Text provided:
+-------+

WINCHESTER – An announced change to not-for-profit long-term care home construction funding in Ontario has raised the ire of North Dundas’ mayor for a local project that will not benefit from the change.
On August 20, Minister of Long-Term Care Natalia Kusendova-Bashta announced at the groundbreaking of the new Maxville Manor project, that a new funding model will help projects get built faster. Ontario will fund 85 per cent of the total construction cost of not-for-profit LTC homes, rather than per-bed funding. LTCs already under construction will not see its funding change – that includes Dundas Manor which is well under construction.
“Well, I’m unhappy with the funding disparity right off the bat,” said North Dundas Mayor Tony Fraser. “I mentioned that politely to the minister at our AMO delegation.”
Fraser said he communicated that the Dundas Manor project has seen significant challenges, having to fund raise $18.5 million for the project.“They’re still $3.5 million short, and the challenges that the catchment areas faces in trying to support that the beds are there,” he explained.
Fraser explained that in the years leading up to the start of the new Dundas Manor construction, they were challenged to ensure they were ready to break ground.
“We did, Dundas Manor did, Maxville wasn’t ready. They were allowed to delay, and we followed the plan. And because of that, are we not going to get this funding,” Fraser stated.
The response received was that because Dundas Manor had already begun construction, no they would not qualify for the new funding model.
In response to questions from The Leader, Minister of Long-Term Care spokesperson Mark Nesbitt confirmed that because Dundas Manor was approved before May 1, even though it is still under construction, the new funding model does not apply.

+-------+

Records taken from a collection:
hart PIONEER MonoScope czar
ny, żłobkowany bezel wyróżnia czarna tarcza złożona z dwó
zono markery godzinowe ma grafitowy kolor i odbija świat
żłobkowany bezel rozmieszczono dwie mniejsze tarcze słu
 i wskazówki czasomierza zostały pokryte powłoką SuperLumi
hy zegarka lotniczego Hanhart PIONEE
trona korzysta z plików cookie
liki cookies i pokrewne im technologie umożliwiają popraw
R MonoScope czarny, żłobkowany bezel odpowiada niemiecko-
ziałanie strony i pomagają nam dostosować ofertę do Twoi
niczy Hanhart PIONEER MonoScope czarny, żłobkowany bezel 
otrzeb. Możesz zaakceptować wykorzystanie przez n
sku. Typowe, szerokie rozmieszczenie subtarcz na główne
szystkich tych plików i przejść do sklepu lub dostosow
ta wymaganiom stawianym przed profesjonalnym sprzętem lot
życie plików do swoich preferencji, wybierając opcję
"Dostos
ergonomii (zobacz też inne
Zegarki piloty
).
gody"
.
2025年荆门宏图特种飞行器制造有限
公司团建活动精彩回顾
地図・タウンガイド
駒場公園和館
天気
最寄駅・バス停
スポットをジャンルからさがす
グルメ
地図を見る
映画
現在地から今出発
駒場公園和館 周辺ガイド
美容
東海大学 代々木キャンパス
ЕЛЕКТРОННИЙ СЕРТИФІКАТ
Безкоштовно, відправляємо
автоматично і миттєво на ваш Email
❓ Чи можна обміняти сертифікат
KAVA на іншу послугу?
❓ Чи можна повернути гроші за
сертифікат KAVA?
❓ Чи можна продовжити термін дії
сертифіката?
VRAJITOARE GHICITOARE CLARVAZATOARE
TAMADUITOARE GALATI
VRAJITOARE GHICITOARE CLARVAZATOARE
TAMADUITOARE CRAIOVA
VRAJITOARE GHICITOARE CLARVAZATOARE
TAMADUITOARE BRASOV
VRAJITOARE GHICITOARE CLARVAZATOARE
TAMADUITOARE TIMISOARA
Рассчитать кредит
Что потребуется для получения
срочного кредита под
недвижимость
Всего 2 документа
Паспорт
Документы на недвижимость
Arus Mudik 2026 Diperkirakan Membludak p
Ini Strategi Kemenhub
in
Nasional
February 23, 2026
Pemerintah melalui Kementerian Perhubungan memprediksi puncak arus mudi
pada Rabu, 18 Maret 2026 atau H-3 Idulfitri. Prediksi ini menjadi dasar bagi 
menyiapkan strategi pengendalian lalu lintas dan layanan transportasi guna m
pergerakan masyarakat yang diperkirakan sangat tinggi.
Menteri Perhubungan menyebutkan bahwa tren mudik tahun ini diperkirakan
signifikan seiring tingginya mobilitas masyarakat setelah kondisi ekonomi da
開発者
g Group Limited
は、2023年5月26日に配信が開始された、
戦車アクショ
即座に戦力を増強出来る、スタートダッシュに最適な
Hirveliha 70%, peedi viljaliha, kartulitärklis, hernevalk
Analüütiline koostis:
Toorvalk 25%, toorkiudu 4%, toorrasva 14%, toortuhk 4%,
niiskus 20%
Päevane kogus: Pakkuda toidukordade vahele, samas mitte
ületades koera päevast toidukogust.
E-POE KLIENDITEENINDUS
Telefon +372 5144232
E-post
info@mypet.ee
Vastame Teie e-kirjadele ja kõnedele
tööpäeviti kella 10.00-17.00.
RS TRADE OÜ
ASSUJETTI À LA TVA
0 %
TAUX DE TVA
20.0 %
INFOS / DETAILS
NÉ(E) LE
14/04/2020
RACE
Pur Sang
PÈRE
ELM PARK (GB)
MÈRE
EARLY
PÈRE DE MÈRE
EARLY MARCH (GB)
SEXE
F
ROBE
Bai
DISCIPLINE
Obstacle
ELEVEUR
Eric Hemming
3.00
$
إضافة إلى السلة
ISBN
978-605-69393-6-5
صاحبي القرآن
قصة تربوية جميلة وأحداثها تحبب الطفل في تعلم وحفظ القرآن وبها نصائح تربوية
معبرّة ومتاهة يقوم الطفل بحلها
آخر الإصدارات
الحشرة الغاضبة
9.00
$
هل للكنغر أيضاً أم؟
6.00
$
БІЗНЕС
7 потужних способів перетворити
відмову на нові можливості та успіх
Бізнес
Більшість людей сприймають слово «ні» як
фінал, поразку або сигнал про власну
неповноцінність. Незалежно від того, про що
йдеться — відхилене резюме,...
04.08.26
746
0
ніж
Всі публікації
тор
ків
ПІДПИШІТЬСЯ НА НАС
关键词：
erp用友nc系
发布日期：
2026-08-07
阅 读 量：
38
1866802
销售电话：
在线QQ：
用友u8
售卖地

+-------+

Apply what you read:
(1) From the article on Dundas Manor funding, extract the passage from "Fraser explained that" to "new funding model.", word for word.
(2) Answer these questions from the article on Dundas Manor funding:
(a) On what date did the Minister of Long-Term Care make the announcement?
(b) How much money did the Dundas Manor project have to raise?
(c) Who is the ministry spokesperson named in the article?
(3) Do these statements agree with the article on Dundas Manor funding? Answer yes or no for each, and quote the words that decide it.
(a) Ontario will pay 85 per cent of the total construction cost of not-for-profit long-term care homes.
(b) Dundas Manor was approved after May 1.
(c) Maxville was ready to break ground before Dundas Manor.
This material has nothing to do with the work asked here.

Answers to the exercise:
(1)
Fraser explained that in the years leading up to the start of the new Dundas Manor construction, they were challenged to ensure they were ready to break ground.
“We did, Dundas Manor did, Maxville wasn’t ready. They were allowed to delay, and we followed the plan. And because of that, are we not going to get this funding,” Fraser stated.
The response received was that because Dundas Manor had already begun construction, no they would not qualify for the new funding model.

(2)
(a) August 20
(b) $18.5 million
(c) Mark Nesbitt

(3)
(a) Yes: "Ontario will fund 85 per cent of the total construction cost of not-for-profit LTC homes, rather than per-bed funding."
(b) No: "because Dundas Manor was approved before May 1, even though it is still under construction, the new funding model does not apply."
(c) No: "We did, Dundas Manor did, Maxville wasn’t ready."